Wieters' health is far from the only unknown about this team. If Davis struggles again at the plate, if Machado doesn’t come all the way back from his injuries, if Pearce shows that last year was a fluke and if the bullpen takes a step back this season, the Orioles could struggle to be a .500 team.
X-Factor: Kevin Gausman
If there’s one pitcher who can take the next step in Baltimore's rotation, it’s Gausman, the team's 2012 first-round pick. Gausman went 7–7 in '14 with a 3.57 ERA and 88 strikeouts in 113 1/3 innings, and by September, he was the best pitcher on the Orioles’ staff, posting a 2.87 ERA in the month. He was lights out in the postseason, where he dominated over eight innings with his triple-digit fastball. Baltimore has good depth in its rotation, but it sorely needs a power arm. Gausman is the guy to supply the gas. All signs are pointing to him living up to his potential this year.
Number to Know: 54
Combined number of home runs hit by Nelson Cruz (40) and Nick Markakis (14) in 2014. The Orioles led the majors in home runs last season with 211, but with the departures of those two players, Baltimore has lost over a quarter of that production.
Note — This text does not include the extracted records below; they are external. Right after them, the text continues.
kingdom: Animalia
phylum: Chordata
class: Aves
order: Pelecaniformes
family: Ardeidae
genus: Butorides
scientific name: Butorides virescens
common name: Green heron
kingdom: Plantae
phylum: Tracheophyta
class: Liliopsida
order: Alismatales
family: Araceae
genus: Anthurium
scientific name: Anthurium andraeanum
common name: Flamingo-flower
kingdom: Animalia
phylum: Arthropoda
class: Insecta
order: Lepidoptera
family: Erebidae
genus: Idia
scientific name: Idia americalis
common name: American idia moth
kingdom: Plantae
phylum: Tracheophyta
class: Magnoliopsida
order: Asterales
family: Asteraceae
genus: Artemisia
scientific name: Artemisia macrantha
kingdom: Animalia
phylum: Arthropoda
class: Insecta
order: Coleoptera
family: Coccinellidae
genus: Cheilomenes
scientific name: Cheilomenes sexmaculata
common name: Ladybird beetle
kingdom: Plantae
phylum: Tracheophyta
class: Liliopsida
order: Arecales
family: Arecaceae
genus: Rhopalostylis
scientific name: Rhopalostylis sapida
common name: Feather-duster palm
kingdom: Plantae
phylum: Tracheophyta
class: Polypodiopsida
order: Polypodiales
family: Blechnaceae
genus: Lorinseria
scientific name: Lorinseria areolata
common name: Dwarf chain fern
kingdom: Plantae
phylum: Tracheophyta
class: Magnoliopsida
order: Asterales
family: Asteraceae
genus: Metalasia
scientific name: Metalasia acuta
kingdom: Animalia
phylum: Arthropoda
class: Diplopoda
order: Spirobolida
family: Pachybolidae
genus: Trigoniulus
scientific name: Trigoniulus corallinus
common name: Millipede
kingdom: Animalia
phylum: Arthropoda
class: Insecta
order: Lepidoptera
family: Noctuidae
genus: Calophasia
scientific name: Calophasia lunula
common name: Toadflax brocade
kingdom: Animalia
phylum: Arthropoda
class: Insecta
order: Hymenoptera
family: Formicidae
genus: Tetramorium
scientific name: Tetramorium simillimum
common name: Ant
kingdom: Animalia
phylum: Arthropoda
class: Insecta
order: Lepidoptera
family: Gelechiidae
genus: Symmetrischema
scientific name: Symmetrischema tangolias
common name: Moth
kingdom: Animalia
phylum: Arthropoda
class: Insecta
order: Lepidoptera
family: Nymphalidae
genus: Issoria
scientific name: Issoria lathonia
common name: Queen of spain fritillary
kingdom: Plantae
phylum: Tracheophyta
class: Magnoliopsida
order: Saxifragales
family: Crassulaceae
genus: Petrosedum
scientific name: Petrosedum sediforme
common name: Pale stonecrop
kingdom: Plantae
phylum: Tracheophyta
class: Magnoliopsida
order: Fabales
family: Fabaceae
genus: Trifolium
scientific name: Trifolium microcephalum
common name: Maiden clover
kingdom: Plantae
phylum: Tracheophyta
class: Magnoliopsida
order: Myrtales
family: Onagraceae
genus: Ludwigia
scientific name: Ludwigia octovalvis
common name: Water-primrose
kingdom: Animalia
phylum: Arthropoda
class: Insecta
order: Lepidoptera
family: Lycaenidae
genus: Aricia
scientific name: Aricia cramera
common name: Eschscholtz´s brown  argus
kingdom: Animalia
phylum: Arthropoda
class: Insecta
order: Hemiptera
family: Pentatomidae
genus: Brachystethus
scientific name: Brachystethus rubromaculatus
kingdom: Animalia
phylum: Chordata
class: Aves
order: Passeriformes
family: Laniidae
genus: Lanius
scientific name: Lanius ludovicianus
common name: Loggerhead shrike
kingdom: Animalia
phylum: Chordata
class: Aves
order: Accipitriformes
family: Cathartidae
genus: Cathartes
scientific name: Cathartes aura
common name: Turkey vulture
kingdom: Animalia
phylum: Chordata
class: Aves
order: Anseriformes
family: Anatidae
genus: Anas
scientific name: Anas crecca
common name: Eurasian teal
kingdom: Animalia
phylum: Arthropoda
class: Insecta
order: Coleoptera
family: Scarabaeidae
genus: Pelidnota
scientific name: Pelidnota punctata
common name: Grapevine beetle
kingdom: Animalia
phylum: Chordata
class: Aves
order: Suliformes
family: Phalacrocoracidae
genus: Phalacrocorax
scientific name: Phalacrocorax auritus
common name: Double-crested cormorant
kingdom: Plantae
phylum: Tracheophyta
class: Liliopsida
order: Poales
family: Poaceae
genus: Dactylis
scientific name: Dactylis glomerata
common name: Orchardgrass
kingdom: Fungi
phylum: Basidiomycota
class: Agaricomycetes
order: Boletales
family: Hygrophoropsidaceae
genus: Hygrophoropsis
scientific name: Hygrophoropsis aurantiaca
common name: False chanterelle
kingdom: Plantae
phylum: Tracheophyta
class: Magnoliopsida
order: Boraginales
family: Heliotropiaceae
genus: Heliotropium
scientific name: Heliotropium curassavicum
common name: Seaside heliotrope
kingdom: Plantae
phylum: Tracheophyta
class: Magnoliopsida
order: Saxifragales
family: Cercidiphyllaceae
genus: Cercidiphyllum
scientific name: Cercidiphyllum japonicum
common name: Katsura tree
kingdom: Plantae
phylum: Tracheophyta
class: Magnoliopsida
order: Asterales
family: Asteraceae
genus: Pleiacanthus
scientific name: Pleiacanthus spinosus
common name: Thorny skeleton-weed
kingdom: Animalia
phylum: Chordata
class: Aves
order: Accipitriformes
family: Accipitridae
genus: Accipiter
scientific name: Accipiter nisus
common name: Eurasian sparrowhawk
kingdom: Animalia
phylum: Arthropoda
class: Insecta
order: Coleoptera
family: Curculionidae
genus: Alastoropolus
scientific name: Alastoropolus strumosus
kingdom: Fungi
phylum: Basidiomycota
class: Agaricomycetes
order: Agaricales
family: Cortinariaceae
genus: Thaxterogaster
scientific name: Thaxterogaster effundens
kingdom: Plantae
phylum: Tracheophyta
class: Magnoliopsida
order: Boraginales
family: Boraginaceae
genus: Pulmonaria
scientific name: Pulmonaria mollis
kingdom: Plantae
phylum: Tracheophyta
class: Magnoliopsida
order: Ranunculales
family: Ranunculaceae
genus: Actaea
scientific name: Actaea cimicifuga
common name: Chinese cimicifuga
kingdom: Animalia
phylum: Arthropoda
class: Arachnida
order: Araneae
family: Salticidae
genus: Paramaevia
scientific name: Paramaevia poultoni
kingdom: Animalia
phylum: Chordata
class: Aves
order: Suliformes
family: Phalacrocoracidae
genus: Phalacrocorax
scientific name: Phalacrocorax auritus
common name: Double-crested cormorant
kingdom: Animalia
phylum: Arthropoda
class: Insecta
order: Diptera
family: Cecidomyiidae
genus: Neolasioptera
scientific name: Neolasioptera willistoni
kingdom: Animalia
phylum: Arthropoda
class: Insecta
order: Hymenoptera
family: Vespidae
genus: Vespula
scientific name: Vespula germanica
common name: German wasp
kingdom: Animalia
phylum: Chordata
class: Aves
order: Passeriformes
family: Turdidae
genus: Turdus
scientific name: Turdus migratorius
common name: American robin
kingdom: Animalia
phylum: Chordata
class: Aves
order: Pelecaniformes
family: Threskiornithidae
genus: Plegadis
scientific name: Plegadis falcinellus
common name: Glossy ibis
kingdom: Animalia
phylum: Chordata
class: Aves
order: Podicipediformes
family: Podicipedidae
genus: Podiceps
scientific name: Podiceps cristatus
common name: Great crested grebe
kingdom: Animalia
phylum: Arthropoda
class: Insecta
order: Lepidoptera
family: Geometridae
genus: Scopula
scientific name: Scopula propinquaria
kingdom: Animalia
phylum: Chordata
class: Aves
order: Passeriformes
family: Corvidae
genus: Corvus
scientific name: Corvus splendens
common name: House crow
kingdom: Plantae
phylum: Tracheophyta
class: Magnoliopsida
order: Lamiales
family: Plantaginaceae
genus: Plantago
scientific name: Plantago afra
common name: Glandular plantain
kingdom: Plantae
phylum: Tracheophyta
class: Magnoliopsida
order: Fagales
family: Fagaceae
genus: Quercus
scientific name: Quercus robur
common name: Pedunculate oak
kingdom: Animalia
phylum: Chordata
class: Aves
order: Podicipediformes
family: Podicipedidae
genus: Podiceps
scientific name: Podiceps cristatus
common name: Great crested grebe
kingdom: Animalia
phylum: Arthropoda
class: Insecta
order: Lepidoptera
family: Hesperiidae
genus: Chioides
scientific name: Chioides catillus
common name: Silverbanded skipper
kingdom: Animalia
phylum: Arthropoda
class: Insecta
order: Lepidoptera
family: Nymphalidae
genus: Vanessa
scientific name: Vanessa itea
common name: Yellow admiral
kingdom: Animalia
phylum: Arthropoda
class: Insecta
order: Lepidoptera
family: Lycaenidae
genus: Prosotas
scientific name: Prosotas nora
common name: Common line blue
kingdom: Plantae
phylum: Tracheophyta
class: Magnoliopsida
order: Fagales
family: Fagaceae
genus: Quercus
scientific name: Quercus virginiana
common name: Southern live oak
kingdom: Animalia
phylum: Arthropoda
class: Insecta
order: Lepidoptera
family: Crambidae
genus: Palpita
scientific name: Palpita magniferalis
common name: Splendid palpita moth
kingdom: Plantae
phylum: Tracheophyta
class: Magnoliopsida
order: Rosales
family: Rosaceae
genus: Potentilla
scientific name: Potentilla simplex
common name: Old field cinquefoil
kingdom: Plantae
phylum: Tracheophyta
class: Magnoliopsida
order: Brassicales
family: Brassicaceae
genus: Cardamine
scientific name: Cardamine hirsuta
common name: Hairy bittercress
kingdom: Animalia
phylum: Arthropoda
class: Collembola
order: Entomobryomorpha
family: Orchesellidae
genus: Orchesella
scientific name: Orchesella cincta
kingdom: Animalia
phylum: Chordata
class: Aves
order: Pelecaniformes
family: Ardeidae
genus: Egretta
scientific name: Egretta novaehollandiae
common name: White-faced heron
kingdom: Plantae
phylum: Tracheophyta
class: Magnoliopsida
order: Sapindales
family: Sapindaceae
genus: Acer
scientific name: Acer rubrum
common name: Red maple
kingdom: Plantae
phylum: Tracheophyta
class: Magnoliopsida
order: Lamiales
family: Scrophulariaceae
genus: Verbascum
Adam Jones, with 29, had the most of any returning player.
Most Overrated: Chris Davis
“I think people assume he’s going to get back to being a 40-home run guy who hits above .250 because, but I’m not so sure. I haven’t liked what I’ve seen this spring. He just looks sluggish and burly out there. He’s not going to hit .196 again, but I’m not sure it’s going to be much higher than that. He can get to 30 home runs, but the average is going to really hurt them. His 2014 season, not his 2013, is more of the hitter he his.”
Most Underrated: Zach Britton
“He doesn’t get talked about as one of the elite closers in the game, and he certainly doesn’t have the track record, but I think he’s going to get to that level this year. Britton has found himself as a closer. He’s finally harnessed his stuff and figured out what kind of pitcher he is, which is a guy who can dominate a game just with his fastball. The sinker he throws is one of the nastiest pitches out there.”